Возможно, и впрямь пришла пора не только зафиксировать новый статус современной истории и нашу зачарованность ею, но и представить новые взгляды на историю и практические способы обращения с ней. В парадигме историзма Прошлое, превращенное в идеи, было "пространством опыта", при условии, что мы можем выявить "законы" исторических изменений, которые позволят нам адаптировать прошлый опыт к новым, иным условиям Настоящего и Будущего. И напротив: присутствие Прошлого в новом расширяющемся Настоящем (то есть обобщенная "современная история"), конечно же, не играет роли в мире идей. Новое Прошлое, присутствующее в расширяющемся Настоящем, — это уже не Прошлое, о котором мы размышляем (точнее, не Прошлое, единственная польза и привлекательность которого состоит в возможности размышлений о нем), но Прошлое, которое способно непосредственно воздействовать на наши чувства.
В качестве примера непрекращающихся перемен в исторической культуре возьмем знаменитый "спор историков" о нацистском прошлом Германии1. Этот спор вынуждает нас задуматься: как получилось, что вопрос о том, мог ли Холокост произойти только в Германии и какое значение это имеет для понимания "законов" исторических перемен, стал чисто академическим (читай: неактуальным). Однако то, что новые поколения немцев (и не только) видят следы материального присутствия Холокоста в нашем расширяющемся Настоящем, может оказаться важным, ибо способно произвести эффект катарсиса. Аналогичным (хотя и не идентичным) образом важную роль может сыграть то, что русские сегодня начинают проявлять сдержанность и доброжелательность по отношению к этническим, социальным и культурным меньшинствам, подвергавшимся в Советском Союзе репрессиям, ибо такая сдержанность и доброжелательность могут в конечном итоге произвести эффект искупления в их общей распавшейся связи времен. Наконец, присутствие Прошлого в нашем расширяющемся Настоящем может привести к эпифании — явлению или самораскрытию Бытия, которое мало зависит от усилий историков со всеми их интерпретациями и концептуализациями.

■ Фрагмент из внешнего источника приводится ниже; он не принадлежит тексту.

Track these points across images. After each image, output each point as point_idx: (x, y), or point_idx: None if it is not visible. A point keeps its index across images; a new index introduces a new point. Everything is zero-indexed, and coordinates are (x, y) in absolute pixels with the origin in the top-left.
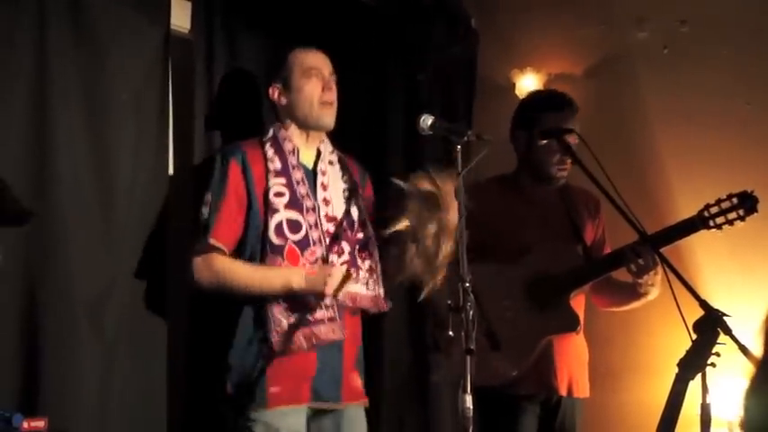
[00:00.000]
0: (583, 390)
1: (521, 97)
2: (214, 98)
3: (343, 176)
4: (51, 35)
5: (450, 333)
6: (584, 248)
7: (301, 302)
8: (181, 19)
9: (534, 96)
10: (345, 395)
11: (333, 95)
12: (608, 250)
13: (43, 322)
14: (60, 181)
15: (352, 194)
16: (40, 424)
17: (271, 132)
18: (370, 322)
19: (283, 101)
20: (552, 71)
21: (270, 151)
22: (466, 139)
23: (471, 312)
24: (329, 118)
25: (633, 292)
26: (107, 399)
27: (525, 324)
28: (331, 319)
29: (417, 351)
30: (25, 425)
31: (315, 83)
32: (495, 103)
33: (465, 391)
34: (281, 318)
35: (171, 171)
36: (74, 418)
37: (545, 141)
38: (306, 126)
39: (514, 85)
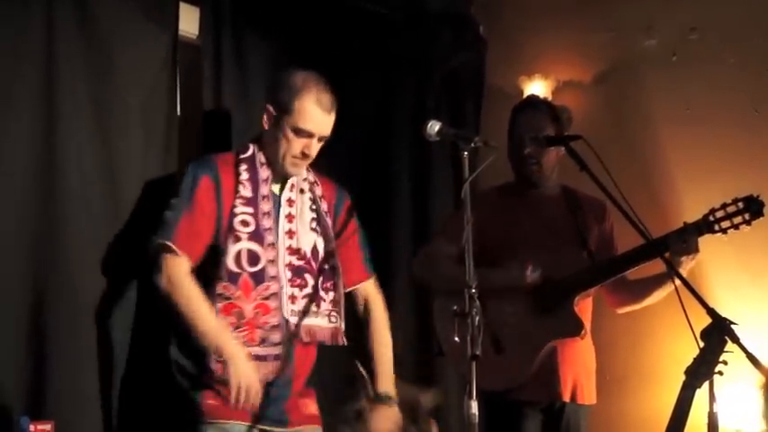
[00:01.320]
0: (588, 396)
1: None
2: (222, 104)
3: (312, 205)
4: (60, 41)
5: (456, 339)
6: (588, 253)
7: (247, 335)
8: (189, 24)
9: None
10: (294, 419)
11: (311, 153)
12: (617, 253)
13: (50, 326)
14: (68, 186)
15: (319, 224)
16: (47, 427)
17: (249, 152)
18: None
19: (267, 127)
20: (560, 78)
21: (244, 174)
22: (473, 145)
23: (477, 318)
24: (297, 170)
25: (657, 282)
26: (112, 403)
27: (529, 329)
28: (277, 357)
29: (423, 354)
30: (32, 428)
31: (299, 143)
32: (503, 110)
33: (470, 397)
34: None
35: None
36: (79, 422)
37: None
38: (273, 164)
39: (522, 92)
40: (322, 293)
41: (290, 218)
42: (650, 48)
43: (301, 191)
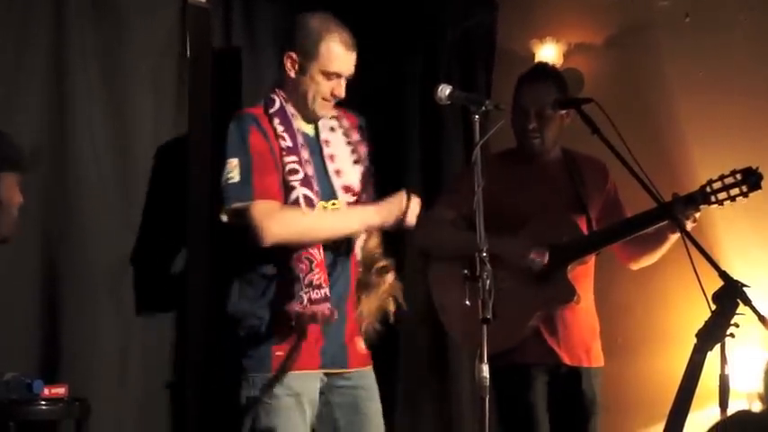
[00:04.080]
0: (595, 359)
1: None
2: (231, 66)
3: (346, 139)
4: (69, 6)
5: (467, 302)
6: (587, 219)
7: (319, 277)
8: None
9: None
10: (352, 360)
11: (340, 94)
12: (627, 212)
13: (63, 292)
14: (80, 153)
15: (357, 155)
16: (61, 390)
17: (277, 104)
18: None
19: (293, 75)
20: (572, 41)
21: (279, 127)
22: (484, 108)
23: (488, 282)
24: (326, 111)
25: (661, 237)
26: (125, 368)
27: (521, 295)
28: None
29: (435, 321)
30: (46, 391)
31: (328, 85)
32: (514, 73)
33: (481, 361)
34: (302, 295)
35: (189, 139)
36: (93, 386)
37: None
38: (302, 110)
39: (534, 55)
40: None
41: (332, 158)
42: (663, 9)
43: (332, 129)
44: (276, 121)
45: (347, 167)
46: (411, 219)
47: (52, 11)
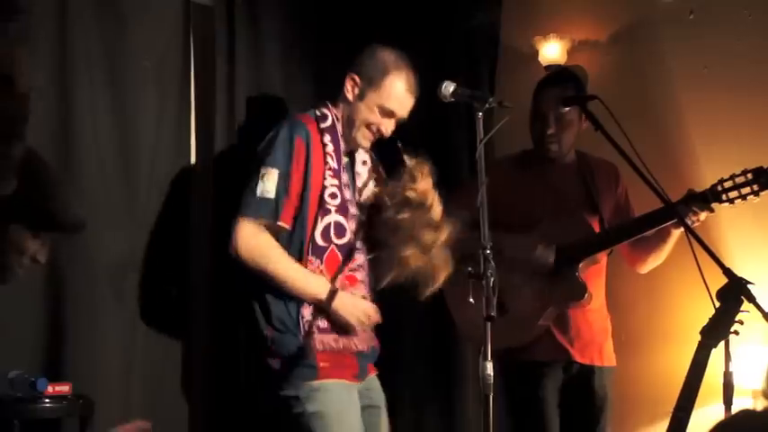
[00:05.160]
0: (607, 358)
1: (544, 64)
2: (235, 66)
3: (373, 174)
4: (72, 4)
5: (471, 300)
6: (600, 219)
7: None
8: None
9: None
10: (369, 368)
11: (387, 133)
12: (633, 215)
13: (67, 290)
14: (83, 151)
15: (380, 185)
16: (65, 388)
17: (329, 121)
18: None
19: (350, 97)
20: (576, 38)
21: (330, 146)
22: (488, 105)
23: (492, 279)
24: (365, 143)
25: (665, 235)
26: (129, 365)
27: (532, 293)
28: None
29: (437, 318)
30: (50, 389)
31: (380, 119)
32: (518, 70)
33: (486, 358)
34: (318, 321)
35: (193, 138)
36: (97, 384)
37: (565, 110)
38: (346, 135)
39: (538, 52)
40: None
41: (360, 192)
42: (667, 6)
43: (363, 162)
44: (327, 137)
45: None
46: (355, 328)
47: (55, 10)
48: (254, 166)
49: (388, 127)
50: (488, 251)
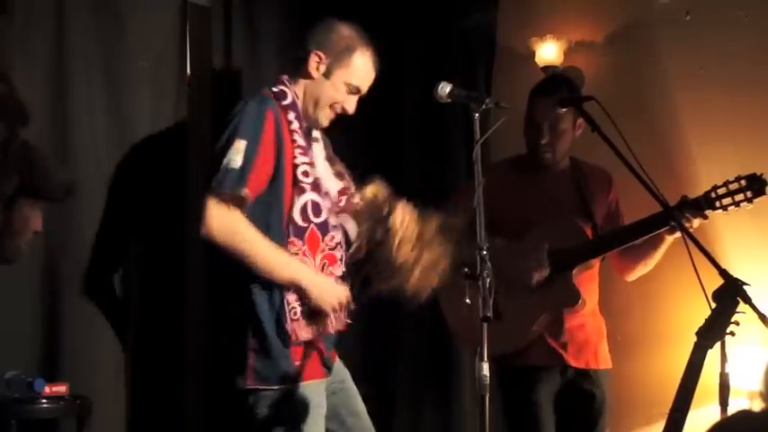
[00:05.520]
0: (603, 361)
1: (541, 65)
2: (231, 66)
3: (325, 153)
4: (69, 3)
5: (467, 300)
6: (593, 225)
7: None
8: None
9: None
10: (335, 360)
11: (351, 110)
12: (623, 223)
13: (63, 291)
14: (79, 148)
15: (332, 164)
16: (62, 389)
17: (290, 98)
18: None
19: (315, 74)
20: (572, 38)
21: (294, 122)
22: (484, 106)
23: (489, 280)
24: (325, 122)
25: (656, 241)
26: (125, 365)
27: (527, 298)
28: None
29: (435, 318)
30: (47, 389)
31: (344, 97)
32: (515, 71)
33: (482, 359)
34: (295, 306)
35: (188, 138)
36: (93, 384)
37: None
38: (308, 113)
39: (534, 53)
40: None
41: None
42: (663, 7)
43: (315, 140)
44: (291, 115)
45: (327, 176)
46: (327, 308)
47: (53, 9)
48: (224, 143)
49: (352, 104)
50: (485, 252)
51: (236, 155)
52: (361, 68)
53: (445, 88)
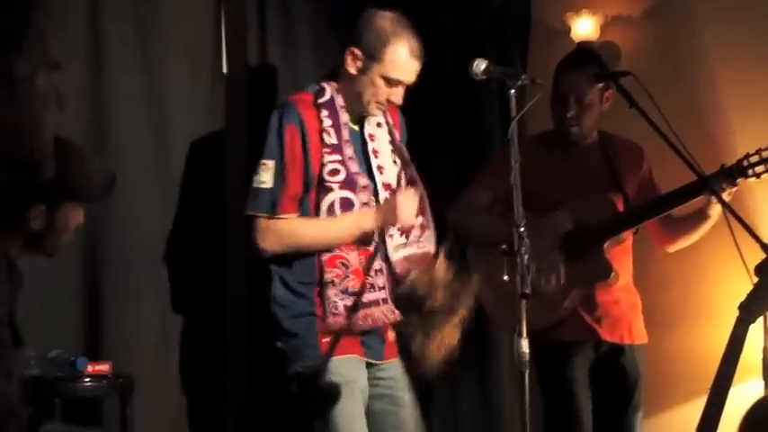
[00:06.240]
0: (638, 336)
1: (576, 41)
2: (267, 40)
3: (389, 137)
4: None
5: (505, 277)
6: (624, 199)
7: (355, 285)
8: None
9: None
10: (387, 352)
11: (399, 101)
12: (660, 193)
13: (105, 271)
14: (117, 131)
15: (398, 154)
16: (105, 367)
17: (328, 94)
18: None
19: (353, 71)
20: (609, 13)
21: (326, 121)
22: (520, 83)
23: (526, 257)
24: (378, 113)
25: (701, 217)
26: (167, 344)
27: (557, 274)
28: (384, 301)
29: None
30: (90, 368)
31: (387, 91)
32: (550, 47)
33: (521, 336)
34: (336, 300)
35: (224, 118)
36: (135, 363)
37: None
38: (353, 107)
39: (570, 28)
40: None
41: (375, 153)
42: None
43: (378, 124)
44: (324, 113)
45: (389, 165)
46: (409, 218)
47: None
48: (256, 159)
49: (397, 96)
50: (522, 229)
51: (266, 174)
52: (398, 61)
53: (480, 65)
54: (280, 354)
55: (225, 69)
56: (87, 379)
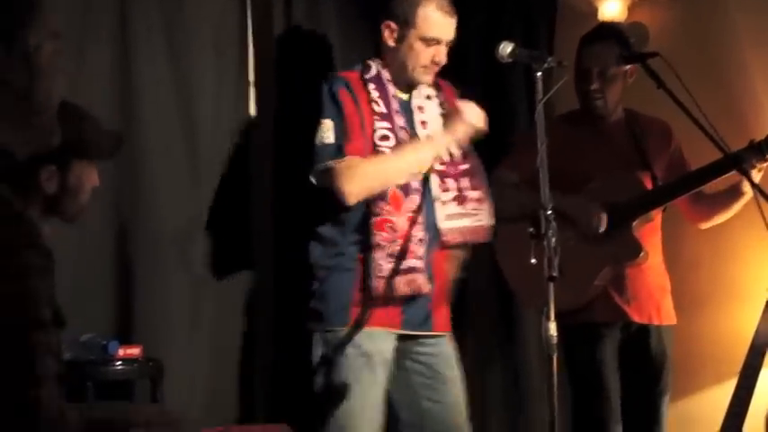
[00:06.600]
0: (666, 317)
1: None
2: (291, 25)
3: (440, 109)
4: None
5: (533, 260)
6: (652, 177)
7: (401, 249)
8: None
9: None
10: (435, 324)
11: (442, 60)
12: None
13: (135, 255)
14: (145, 117)
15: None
16: (135, 351)
17: (374, 70)
18: None
19: (392, 44)
20: None
21: (374, 93)
22: (546, 65)
23: (554, 240)
24: (428, 77)
25: (735, 193)
26: (197, 328)
27: (586, 253)
28: (424, 270)
29: (501, 281)
30: (121, 352)
31: (428, 51)
32: (577, 29)
33: (548, 319)
34: (382, 263)
35: (252, 101)
36: (165, 346)
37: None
38: (401, 77)
39: (597, 10)
40: (466, 193)
41: (423, 124)
42: None
43: (428, 97)
44: (371, 86)
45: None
46: (480, 123)
47: None
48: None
49: (440, 55)
50: (549, 212)
51: (326, 132)
52: (431, 19)
53: (507, 48)
54: (310, 312)
55: (251, 53)
56: (119, 362)
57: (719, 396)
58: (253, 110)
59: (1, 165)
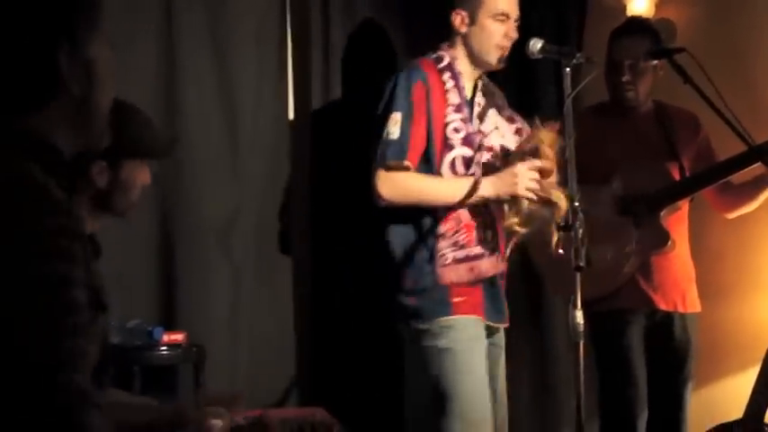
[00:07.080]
0: (691, 305)
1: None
2: (330, 22)
3: (500, 109)
4: None
5: (561, 251)
6: (680, 167)
7: (465, 237)
8: None
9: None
10: (504, 317)
11: (514, 35)
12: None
13: (178, 245)
14: (188, 112)
15: (508, 122)
16: (179, 337)
17: (447, 60)
18: None
19: (464, 30)
20: None
21: (449, 82)
22: (575, 61)
23: (581, 230)
24: (501, 57)
25: (762, 183)
26: (237, 315)
27: (614, 242)
28: (492, 253)
29: (530, 271)
30: (165, 338)
31: (500, 28)
32: (606, 25)
33: (575, 307)
34: (446, 252)
35: (291, 96)
36: (208, 333)
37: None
38: (475, 62)
39: (625, 6)
40: None
41: (480, 118)
42: None
43: (484, 93)
44: (446, 75)
45: (494, 132)
46: (523, 191)
47: None
48: (380, 119)
49: (511, 31)
50: (576, 203)
51: (394, 126)
52: None
53: (536, 44)
54: (400, 309)
55: (290, 52)
56: (163, 348)
57: (743, 383)
58: (291, 107)
59: (50, 159)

Во избежание недоразумений уточню: я не утверждаю, что "катарсис", "искупление" или "откровение" — это именно те когнитивные модели, которые придут на смену таким практикам историзма, как выявление законов исторических перемен или прогнозирование Будущего. Я всего лишь намеревался привести несколько примеров нашей возможной реакции на непрерывное изменение хронотопа, в котором современная история приобретает новую ценность и создает новые проблемы. В конце концов, было бы одновременно смешно и грустно, если бы российские интеллектуалы, пытаясь преодолеть коммунистическое прошлое, полагались бы исключительно на ту же парадигму историзма, которая лежала в основе марксистской идеологии!
Пер. с англ. Евгении Канищевой
1 См. статью А. Хрякова "Историки при национал-социализме: жертвы, попутчики или преступники? (К оценке современных дебатов в немецкой исторической науке)" (НЛО. 2005. № 74. С. 55-57). — Примеч. ред.